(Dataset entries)
=-=-=-=-=

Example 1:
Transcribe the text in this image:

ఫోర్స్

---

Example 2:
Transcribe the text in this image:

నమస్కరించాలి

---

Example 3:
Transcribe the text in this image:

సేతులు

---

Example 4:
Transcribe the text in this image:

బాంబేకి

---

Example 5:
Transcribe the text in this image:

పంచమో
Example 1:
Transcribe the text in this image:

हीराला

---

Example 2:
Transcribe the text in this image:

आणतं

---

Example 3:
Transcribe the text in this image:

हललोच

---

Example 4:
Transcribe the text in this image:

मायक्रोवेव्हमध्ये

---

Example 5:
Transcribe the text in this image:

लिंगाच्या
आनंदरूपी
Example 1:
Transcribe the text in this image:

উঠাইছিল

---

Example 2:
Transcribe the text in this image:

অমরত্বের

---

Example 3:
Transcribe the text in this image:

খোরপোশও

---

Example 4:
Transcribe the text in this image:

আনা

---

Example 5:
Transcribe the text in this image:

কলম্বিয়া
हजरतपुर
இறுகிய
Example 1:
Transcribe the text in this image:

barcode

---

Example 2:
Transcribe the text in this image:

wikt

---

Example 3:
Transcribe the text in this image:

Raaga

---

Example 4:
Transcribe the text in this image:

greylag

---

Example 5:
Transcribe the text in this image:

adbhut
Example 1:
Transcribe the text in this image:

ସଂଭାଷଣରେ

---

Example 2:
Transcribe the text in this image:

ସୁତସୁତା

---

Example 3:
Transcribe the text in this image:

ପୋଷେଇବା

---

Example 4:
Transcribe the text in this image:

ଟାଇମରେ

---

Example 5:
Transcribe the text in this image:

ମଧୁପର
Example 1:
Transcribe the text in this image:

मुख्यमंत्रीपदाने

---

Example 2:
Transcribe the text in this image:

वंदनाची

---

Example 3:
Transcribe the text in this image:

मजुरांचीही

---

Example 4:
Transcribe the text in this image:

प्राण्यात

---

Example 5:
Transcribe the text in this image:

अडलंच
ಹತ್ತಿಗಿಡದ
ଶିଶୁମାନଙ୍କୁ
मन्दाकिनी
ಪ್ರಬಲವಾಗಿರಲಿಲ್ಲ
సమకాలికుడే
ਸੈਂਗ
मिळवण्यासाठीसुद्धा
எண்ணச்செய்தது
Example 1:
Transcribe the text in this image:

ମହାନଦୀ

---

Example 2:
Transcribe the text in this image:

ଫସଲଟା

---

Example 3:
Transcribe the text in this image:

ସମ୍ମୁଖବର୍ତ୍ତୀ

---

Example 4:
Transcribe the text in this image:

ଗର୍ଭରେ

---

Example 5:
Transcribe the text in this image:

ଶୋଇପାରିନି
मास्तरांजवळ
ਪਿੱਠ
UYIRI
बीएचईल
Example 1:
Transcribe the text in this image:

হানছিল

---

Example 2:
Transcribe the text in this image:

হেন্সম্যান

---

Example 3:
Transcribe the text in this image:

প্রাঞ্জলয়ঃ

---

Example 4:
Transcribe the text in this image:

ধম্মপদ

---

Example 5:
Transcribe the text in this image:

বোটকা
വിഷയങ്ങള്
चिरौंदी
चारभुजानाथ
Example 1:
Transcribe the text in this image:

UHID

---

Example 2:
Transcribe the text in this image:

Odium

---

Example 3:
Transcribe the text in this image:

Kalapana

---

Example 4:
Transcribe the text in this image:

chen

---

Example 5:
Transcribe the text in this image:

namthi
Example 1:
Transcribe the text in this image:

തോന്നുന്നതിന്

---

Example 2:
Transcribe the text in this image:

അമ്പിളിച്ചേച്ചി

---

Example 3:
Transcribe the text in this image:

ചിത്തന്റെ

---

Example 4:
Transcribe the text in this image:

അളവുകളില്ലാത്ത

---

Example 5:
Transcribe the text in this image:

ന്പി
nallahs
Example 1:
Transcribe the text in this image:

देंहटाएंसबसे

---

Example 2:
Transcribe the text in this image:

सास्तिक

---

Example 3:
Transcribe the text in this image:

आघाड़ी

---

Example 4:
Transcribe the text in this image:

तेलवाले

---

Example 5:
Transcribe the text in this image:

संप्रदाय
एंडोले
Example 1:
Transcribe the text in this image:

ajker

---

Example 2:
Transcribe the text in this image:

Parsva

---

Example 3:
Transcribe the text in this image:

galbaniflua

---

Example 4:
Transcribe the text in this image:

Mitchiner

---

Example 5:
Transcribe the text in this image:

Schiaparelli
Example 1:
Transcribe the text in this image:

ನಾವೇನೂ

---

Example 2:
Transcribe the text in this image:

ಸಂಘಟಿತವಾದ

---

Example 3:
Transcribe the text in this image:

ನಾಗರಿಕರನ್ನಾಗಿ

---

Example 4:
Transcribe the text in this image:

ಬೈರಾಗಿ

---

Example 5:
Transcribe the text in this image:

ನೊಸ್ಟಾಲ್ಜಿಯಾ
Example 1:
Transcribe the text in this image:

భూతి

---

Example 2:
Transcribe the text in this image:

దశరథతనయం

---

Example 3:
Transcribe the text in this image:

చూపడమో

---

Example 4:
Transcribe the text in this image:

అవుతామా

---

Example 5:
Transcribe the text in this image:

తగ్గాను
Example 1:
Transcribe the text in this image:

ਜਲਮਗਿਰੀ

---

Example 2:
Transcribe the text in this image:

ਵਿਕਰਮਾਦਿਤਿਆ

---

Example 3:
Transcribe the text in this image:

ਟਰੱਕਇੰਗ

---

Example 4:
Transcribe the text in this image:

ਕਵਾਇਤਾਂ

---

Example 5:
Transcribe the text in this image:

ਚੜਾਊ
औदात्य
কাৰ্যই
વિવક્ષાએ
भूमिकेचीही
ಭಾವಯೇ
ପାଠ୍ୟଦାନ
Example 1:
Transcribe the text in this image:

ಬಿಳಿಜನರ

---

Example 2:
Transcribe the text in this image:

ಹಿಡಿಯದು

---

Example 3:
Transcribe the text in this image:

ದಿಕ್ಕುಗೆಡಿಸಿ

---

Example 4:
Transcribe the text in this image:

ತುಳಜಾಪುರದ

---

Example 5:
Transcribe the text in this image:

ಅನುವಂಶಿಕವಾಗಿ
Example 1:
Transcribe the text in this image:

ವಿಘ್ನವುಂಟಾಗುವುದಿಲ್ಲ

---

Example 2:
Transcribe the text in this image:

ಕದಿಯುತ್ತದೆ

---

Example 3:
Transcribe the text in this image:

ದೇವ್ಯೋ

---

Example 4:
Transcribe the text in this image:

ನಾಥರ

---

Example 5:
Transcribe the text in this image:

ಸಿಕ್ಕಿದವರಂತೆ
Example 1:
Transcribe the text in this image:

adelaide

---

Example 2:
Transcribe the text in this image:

=-=-=-=-=

Work instructions
Could you reproduce every record exactly as it appears?

Exercise output
Example 1:
Transcribe the text in this image:

ఫోర్స్

---

Example 2:
Transcribe the text in this image:

నమస్కరించాలి

---

Example 3:
Transcribe the text in this image:

సేతులు

---

Example 4:
Transcribe the text in this image:

బాంబేకి

---

Example 5:
Transcribe the text in this image:

పంచమో
Example 1:
Transcribe the text in this image:

हीराला

---

Example 2:
Transcribe the text in this image:

आणतं

---

Example 3:
Transcribe the text in this image:

हललोच

---

Example 4:
Transcribe the text in this image:

मायक्रोवेव्हमध्ये

---

Example 5:
Transcribe the text in this image:

लिंगाच्या
आनंदरूपी
Example 1:
Transcribe the text in this image:

উঠাইছিল

---

Example 2:
Transcribe the text in this image:

অমরত্বের

---

Example 3:
Transcribe the text in this image:

খোরপোশও

---

Example 4:
Transcribe the text in this image:

আনা

---

Example 5:
Transcribe the text in this image:

কলম্বিয়া
हजरतपुर
இறுகிய
Example 1:
Transcribe the text in this image:

barcode

---

Example 2:
Transcribe the text in this image:

wikt

---

Example 3:
Transcribe the text in this image:

Raaga

---

Example 4:
Transcribe the text in this image:

greylag

---

Example 5:
Transcribe the text in this image:

adbhut
Example 1:
Transcribe the text in this image:

ସଂଭାଷଣରେ

---

Example 2:
Transcribe the text in this image:

ସୁତସୁତା

---

Example 3:
Transcribe the text in this image:

ପୋଷେଇବା

---

Example 4:
Transcribe the text in this image:

ଟାଇମରେ

---

Example 5:
Transcribe the text in this image:

ମଧୁପର
Example 1:
Transcribe the text in this image:

मुख्यमंत्रीपदाने

---

Example 2:
Transcribe the text in this image:

वंदनाची

---

Example 3:
Transcribe the text in this image:

मजुरांचीही

---

Example 4:
Transcribe the text in this image:

प्राण्यात

---

Example 5:
Transcribe the text in this image:

अडलंच
ಹತ್ತಿಗಿಡದ
ଶିଶୁମାନଙ୍କୁ
मन्दाकिनी
ಪ್ರಬಲವಾಗಿರಲಿಲ್ಲ
సమకాలికుడే
ਸੈਂਗ
मिळवण्यासाठीसुद्धा
எண்ணச்செய்தது
Example 1:
Transcribe the text in this image:

ମହାନଦୀ

---

Example 2:
Transcribe the text in this image:

ଫସଲଟା

---

Example 3:
Transcribe the text in this image:

ସମ୍ମୁଖବର୍ତ୍ତୀ

---

Example 4:
Transcribe the text in this image:

ଗର୍ଭରେ

---

Example 5:
Transcribe the text in this image:

ଶୋଇପାରିନି
मास्तरांजवळ
ਪਿੱਠ
UYIRI
बीएचईल
Example 1:
Transcribe the text in this image:

হানছিল

---

Example 2:
Transcribe the text in this image:

হেন্সম্যান

---

Example 3:
Transcribe the text in this image:

প্রাঞ্জলয়ঃ

---

Example 4:
Transcribe the text in this image:

ধম্মপদ

---

Example 5:
Transcribe the text in this image:

বোটকা
വിഷയങ്ങള്
चिरौंदी
चारभुजानाथ
Example 1:
Transcribe the text in this image:

UHID

---

Example 2:
Transcribe the text in this image:

Odium

---

Example 3:
Transcribe the text in this image:

Kalapana

---

Example 4:
Transcribe the text in this image:

chen

---

Example 5:
Transcribe the text in this image:

namthi
Example 1:
Transcribe the text in this image:

തോന്നുന്നതിന്

---

Example 2:
Transcribe the text in this image:

അമ്പിളിച്ചേച്ചി

---

Example 3:
Transcribe the text in this image:

ചിത്തന്റെ

---

Example 4:
Transcribe the text in this image:

അളവുകളില്ലാത്ത

---

Example 5:
Transcribe the text in this image:

ന്പി
nallahs
Example 1:
Transcribe the text in this image:

देंहटाएंसबसे

---

Example 2:
Transcribe the text in this image:

सास्तिक

---

Example 3:
Transcribe the text in this image:

आघाड़ी

---

Example 4:
Transcribe the text in this image:

तेलवाले

---

Example 5:
Transcribe the text in this image:

संप्रदाय
एंडोले
Example 1:
Transcribe the text in this image:

ajker

---

Example 2:
Transcribe the text in this image:

Parsva

---

Example 3:
Transcribe the text in this image:

galbaniflua

---

Example 4:
Transcribe the text in this image:

Mitchiner

---

Example 5:
Transcribe the text in this image:

Schiaparelli
Example 1:
Transcribe the text in this image:

ನಾವೇನೂ

---

Example 2:
Transcribe the text in this image:

ಸಂಘಟಿತವಾದ

---

Example 3:
Transcribe the text in this image:

ನಾಗರಿಕರನ್ನಾಗಿ

---

Example 4:
Transcribe the text in this image:

ಬೈರಾಗಿ

---

Example 5:
Transcribe the text in this image:

ನೊಸ್ಟಾಲ್ಜಿಯಾ
Example 1:
Transcribe the text in this image:

భూతి

---

Example 2:
Transcribe the text in this image:

దశరథతనయం

---

Example 3:
Transcribe the text in this image:

చూపడమో

---

Example 4:
Transcribe the text in this image:

అవుతామా

---

Example 5:
Transcribe the text in this image:

తగ్గాను
Example 1:
Transcribe the text in this image:

ਜਲਮਗਿਰੀ

---

Example 2:
Transcribe the text in this image:

ਵਿਕਰਮਾਦਿਤਿਆ

---

Example 3:
Transcribe the text in this image:

ਟਰੱਕਇੰਗ

---

Example 4:
Transcribe the text in this image:

ਕਵਾਇਤਾਂ

---

Example 5:
Transcribe the text in this image:

ਚੜਾਊ
औदात्य
কাৰ্যই
વિવક્ષાએ
भूमिकेचीही
ಭಾವಯೇ
ପାଠ୍ୟଦାନ
Example 1:
Transcribe the text in this image:

ಬಿಳಿಜನರ

---

Example 2:
Transcribe the text in this image:

ಹಿಡಿಯದು

---

Example 3:
Transcribe the text in this image:

ದಿಕ್ಕುಗೆಡಿಸಿ

---

Example 4:
Transcribe the text in this image:

ತುಳಜಾಪುರದ

---

Example 5:
Transcribe the text in this image:

ಅನುವಂಶಿಕವಾಗಿ
Example 1:
Transcribe the text in this image:

ವಿಘ್ನವುಂಟಾಗುವುದಿಲ್ಲ

---

Example 2:
Transcribe the text in this image:

ಕದಿಯುತ್ತದೆ

---

Example 3:
Transcribe the text in this image:

ದೇವ್ಯೋ

---

Example 4:
Transcribe the text in this image:

ನಾಥರ

---

Example 5:
Transcribe the text in this image:

ಸಿಕ್ಕಿದವರಂತೆ
Example 1:
Transcribe the text in this image:

adelaide

---

Example 2:
Transcribe the text in this image:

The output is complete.